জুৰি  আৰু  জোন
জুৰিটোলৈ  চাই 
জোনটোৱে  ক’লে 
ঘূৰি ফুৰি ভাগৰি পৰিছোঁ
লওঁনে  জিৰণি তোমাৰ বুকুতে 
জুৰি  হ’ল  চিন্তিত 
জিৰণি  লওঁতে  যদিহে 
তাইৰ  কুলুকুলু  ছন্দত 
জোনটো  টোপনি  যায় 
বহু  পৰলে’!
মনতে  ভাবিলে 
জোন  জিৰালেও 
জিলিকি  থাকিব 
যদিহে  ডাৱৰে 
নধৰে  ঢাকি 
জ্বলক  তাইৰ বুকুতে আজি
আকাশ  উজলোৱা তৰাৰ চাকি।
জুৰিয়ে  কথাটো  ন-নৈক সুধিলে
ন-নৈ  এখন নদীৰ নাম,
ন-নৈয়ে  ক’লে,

■ Directions ■
Make an exact copy of every entry.

■ Problem solution ■
জুৰি  আৰু  জোন
জুৰিটোলৈ  চাই 
জোনটোৱে  ক’লে 
ঘূৰি ফুৰি ভাগৰি পৰিছোঁ
লওঁনে  জিৰণি তোমাৰ বুকুতে 
জুৰি  হ’ল  চিন্তিত 
জিৰণি  লওঁতে  যদিহে 
তাইৰ  কুলুকুলু  ছন্দত 
জোনটো  টোপনি  যায় 
বহু  পৰলে’!
মনতে  ভাবিলে 
জোন  জিৰালেও 
জিলিকি  থাকিব 
যদিহে  ডাৱৰে 
নধৰে  ঢাকি 
জ্বলক  তাইৰ বুকুতে আজি
আকাশ  উজলোৱা তৰাৰ চাকি।
জুৰিয়ে  কথাটো  ন-নৈক সুধিলে
ন-নৈ  এখন নদীৰ নাম,
ন-নৈয়ে  ক’লে,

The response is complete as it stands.